La dernière ligne n’est pas un simple résultat : elle revient au contexte, précise l’unité ou l’ensemble de solutions et permet un contrôle rapide de cohérence. Cette habitude évite une grande partie des erreurs de signe et d’interprétation.
Pourquoi un point de la droite correspond à un réel unique
Pourquoi un point de la droite correspond à un réel unique
Une droite graduée fixe une origine, une unité et un sens. Toute abscisse détermine alors une position unique, et toute position possède une seule abscisse. Cette correspondance permet d’interpréter l’ordre : le plus petit réel est placé à gauche du plus grand.
Cette justification donne un point d’appui plus solide qu’une règle apprise seule. Elle permet aussi de reconstruire la propriété si la formule est oubliée et de repérer les situations où son emploi serait illégitime.
Lire unions et intersections sur une droite graduée
Colorier les intervalles avant de calculer leur intersection évite de mélanger les connecteurs. Une intersection conserve la partie commune aux deux coloriages. Une réunion conserve tout ce qui appartient à l’un au moins des intervalles et peut produire deux morceaux disjoints.
Le dessin ou le tableau ne remplace pas la preuve.

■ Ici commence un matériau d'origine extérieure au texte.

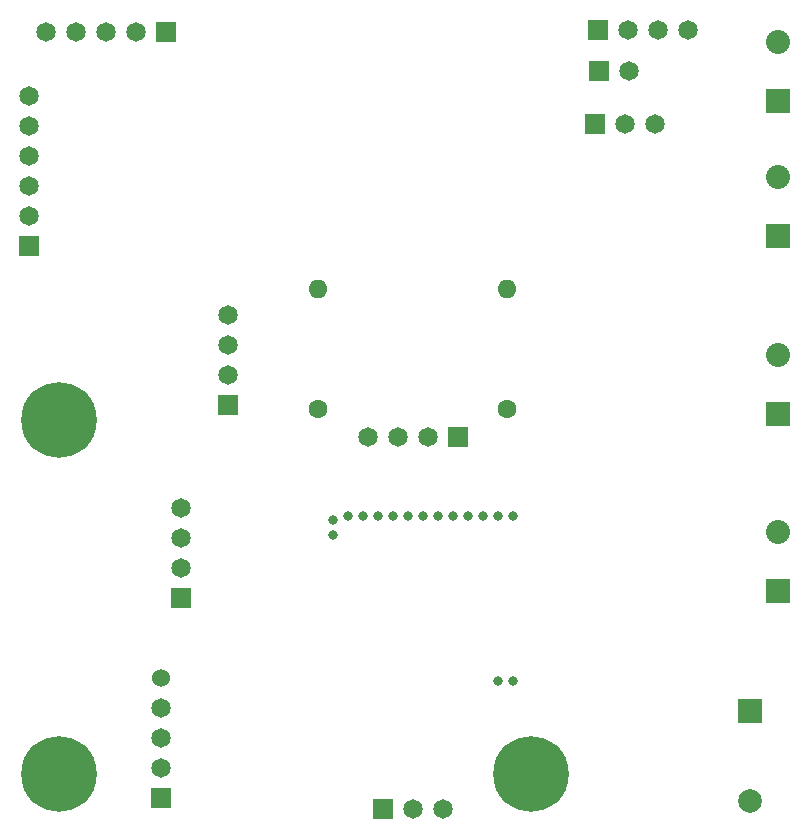
<source format=gbs>
%TF.GenerationSoftware,KiCad,Pcbnew,6.0.2+dfsg-1*%
%TF.CreationDate,2022-06-19T17:26:26+02:00*%
%TF.ProjectId,PlantSensor,506c616e-7453-4656-9e73-6f722e6b6963,3*%
%TF.SameCoordinates,PX5f5e100PY623a7c0*%
%TF.FileFunction,Soldermask,Bot*%
%TF.FilePolarity,Negative*%
%FSLAX46Y46*%
G04 Gerber Fmt 4.6, Leading zero omitted, Abs format (unit mm)*
G04 Created by KiCad (PCBNEW 6.0.2+dfsg-1) date 2022-06-19 17:26:26*
%MOMM*%
%LPD*%
G01*
G04 APERTURE LIST*
%ADD10R,1.651000X1.651000*%
%ADD11C,1.651000*%
%ADD12R,2.000000X2.000000*%
%ADD13C,2.000000*%
%ADD14C,1.600000*%
%ADD15O,1.600000X1.600000*%
%ADD16R,2.032000X2.032000*%
%ADD17C,2.032000*%
%ADD18C,1.524000*%
%ADD19C,6.400000*%
%ADD20C,0.800000*%
G04 APERTURE END LIST*
D10*
%TO.C,J6*%
X50690000Y68000000D03*
D11*
X53230000Y68000000D03*
X55770000Y68000000D03*
X58310000Y68000000D03*
%TD*%
D12*
%TO.C,BZ1*%
X63500000Y10300000D03*
D13*
X63500000Y2700000D03*
%TD*%
D10*
%TO.C,U1*%
X50460000Y60000000D03*
D11*
X53000000Y60000000D03*
X55540000Y60000000D03*
%TD*%
D14*
%TO.C,SW1*%
X27000000Y35920000D03*
D15*
X27000000Y46080000D03*
%TD*%
D16*
%TO.C,J3*%
X65950000Y35500000D03*
D17*
X65950000Y40500000D03*
%TD*%
D10*
%TO.C,U6*%
X15350000Y19920000D03*
D11*
X15350000Y22460000D03*
X15350000Y25000000D03*
X15350000Y27540000D03*
%TD*%
D10*
%TO.C,U5*%
X38797500Y33490000D03*
D11*
X36257500Y33490000D03*
X33717500Y33490000D03*
X31177500Y33490000D03*
%TD*%
D10*
%TO.C,U8*%
X13715000Y2920000D03*
D11*
X13715000Y5460000D03*
X13715000Y8000000D03*
X13715000Y10540000D03*
D18*
X13715000Y13080000D03*
%TD*%
D19*
%TO.C,REF\u002A\u002A*%
X5000000Y5000000D03*
%TD*%
%TO.C,REF\u002A\u002A*%
X5000000Y35000000D03*
%TD*%
D14*
%TO.C,SW2*%
X43000000Y35920000D03*
D15*
X43000000Y46080000D03*
%TD*%
D10*
%TO.C,U11*%
X19367520Y36190000D03*
D11*
X19367520Y38730000D03*
X19367520Y41270000D03*
X19367520Y43810000D03*
%TD*%
D10*
%TO.C,U7*%
X14080000Y67840000D03*
D11*
X11540000Y67840000D03*
X9000000Y67840000D03*
X6460000Y67840000D03*
X3920000Y67840000D03*
%TD*%
D16*
%TO.C,J4*%
X65950000Y20500000D03*
D17*
X65950000Y25500000D03*
%TD*%
D16*
%TO.C,J2*%
X65950000Y50500000D03*
D17*
X65950000Y55500000D03*
%TD*%
D10*
%TO.C,U10*%
X32460000Y2000000D03*
D11*
X35000000Y2000000D03*
X37540000Y2000000D03*
%TD*%
D10*
%TO.C,U9*%
X2500000Y49650000D03*
D11*
X2500000Y52190000D03*
X2500000Y54730000D03*
X2500000Y57270000D03*
X2500000Y59810000D03*
X2500000Y62350000D03*
%TD*%
D19*
%TO.C,REF\u002A\u002A*%
X45000000Y5000000D03*
%TD*%
D16*
%TO.C,J1*%
X65950000Y62000000D03*
D17*
X65950000Y67000000D03*
%TD*%
D20*
%TO.C,U4*%
X43490000Y26851000D03*
X42220000Y26851000D03*
X40950000Y26851000D03*
X39680000Y26851000D03*
X38410000Y26851000D03*
X37140000Y26851000D03*
X35870000Y26851000D03*
X34600000Y26851000D03*
X33330000Y26851000D03*
X32060000Y26851000D03*
X30790000Y26851000D03*
X29520000Y26851000D03*
X28261000Y26481000D03*
X28261000Y25211000D03*
X42220000Y12881000D03*
X43490000Y12881000D03*
%TD*%
D10*
%TO.C,J5*%
X50730000Y64500000D03*
D11*
X53270000Y64500000D03*
%TD*%
M02*

</source>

Il sert à choisir une piste, à anticiper le signe d’un résultat et à contrôler que le calcul reste compatible avec la situation observée.
Relier intervalles, équations et domaines de définition
Les intervalles servent à annoncer les solutions d’une inéquation et à préciser où une fonction est définie. Ils interviennent aussi dans les encadrements et dans la lecture d’un tableau de variations. Le même symbole doit donc garder un sens ensembliste précis d’un chapitre à l’autre.
La hiérarchie complète est approfondie dans les ensembles de nombres. La notion de distance sur la droite prépare la valeur absolue.
Ces connexions ne sont pas décoratives : elles indiquent quelle connaissance réactiver lorsque le problème mélange plusieurs chapitres. C’est souvent ce passage d’un outil à l’autre qui distingue un exercice direct d’un problème de synthèse.
Erreurs à éviter et contrôles pour nombres réels et intervalles Seconde
Erreur fréquente : ne pas classer un nombre d’après son apparence. Une fraction peut être décimale après simplification, tandis qu’une valeur affichée par la calculatrice peut seulement être un arrondi d’un irrationnel.
Contrôle utile : remplacer mentalement chaque crochet par le signe inférieur approprié, puis vérifier quelques valeurs à l’intérieur et sur les bornes.
| Moment | Question à se poser | Trace attendue |
|---|---|---|
| Avant | Quelles sont les hypothèses et les données utiles ? | Notations et domaine |
| Pendant | Chaque étape conserve-t-elle le sens du problème ? | Calculs justifiés |
| Après | Le résultat est-il plausible et répond-il exactement ? | Conclusion contrôlée |
Nombres réels et intervalles seconde : synthèse du chapitre
Les nombres réels et les intervalles en Seconde donnent un langage commun pour décrire une mesure, encadrer une valeur et annoncer l’ensemble où une équation est étudiée. Le chapitre ne consiste pas à réciter une chaîne d’inclusions : il apprend à choisir la notation qui traduit exactement une contrainte. La définition, la propriété centrale, la méthode et le contrôle forment un ensemble : aucun de ces éléments ne suffit seul dans une résolution complète.
Le périmètre retenu suit le programme officiel de mathématiques applicable à la rentrée 2026. Les prolongements signalés servent à relier les chapitres sans introduire une exigence étrangère au niveau.